What is being currently done about child marriage? Most countries around the world
have laws that set a minimum marriage age usually set at 18. However many
countries provide exceptions to the minimum marriage, upon parental consent or
authorisation of the court. Despite the strong legal framework that exists their
enforcement is often weak. Some of the common problems faced are; child marriages
often happen outside the law in the case of traditional marriages, underage victims of
child marriage struggle to take their case to court due to their age, knowledge or
resources and birth and marriage registration is weak or non existent.
One of the ways to end child marriage is by educating the community on the issue.
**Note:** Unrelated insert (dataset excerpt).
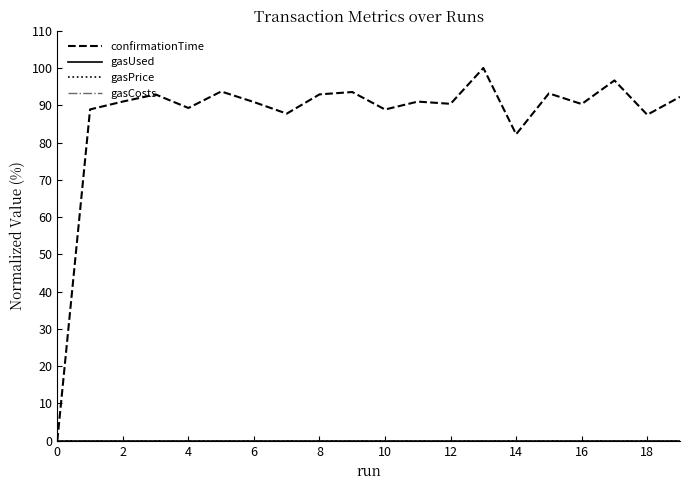

True or false: confirmationTime and gasCosts cross at least once.

False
The first step is to educate the girl child. Girls with no education are 3 times as likely
to marry by 18 years old as those with a secondary or higher education. Over 60% of
women (20-24) with no education were married before 18. Girls may not have access
to good education or its too expensive or the parents do not believe in the value of a
good education this almost always inevitably ends in child marriage. Education for
girls can be improved by reducing the cost for school for girls, better proximity to
schools and sensitising the community. Educating the community is also an important
step in ending child marriage. This can be done by dialogue with religious and
community leaders to educate them on the dangers child marriage pose to their girls.
It’s important to note that education for all isn’t the only method that is used to end
child marriage. It is used in conjunction with other methods such as empowering
girls, mobilising families and communities, provide services and establish and
implement laws and policies to effectively end child marriage.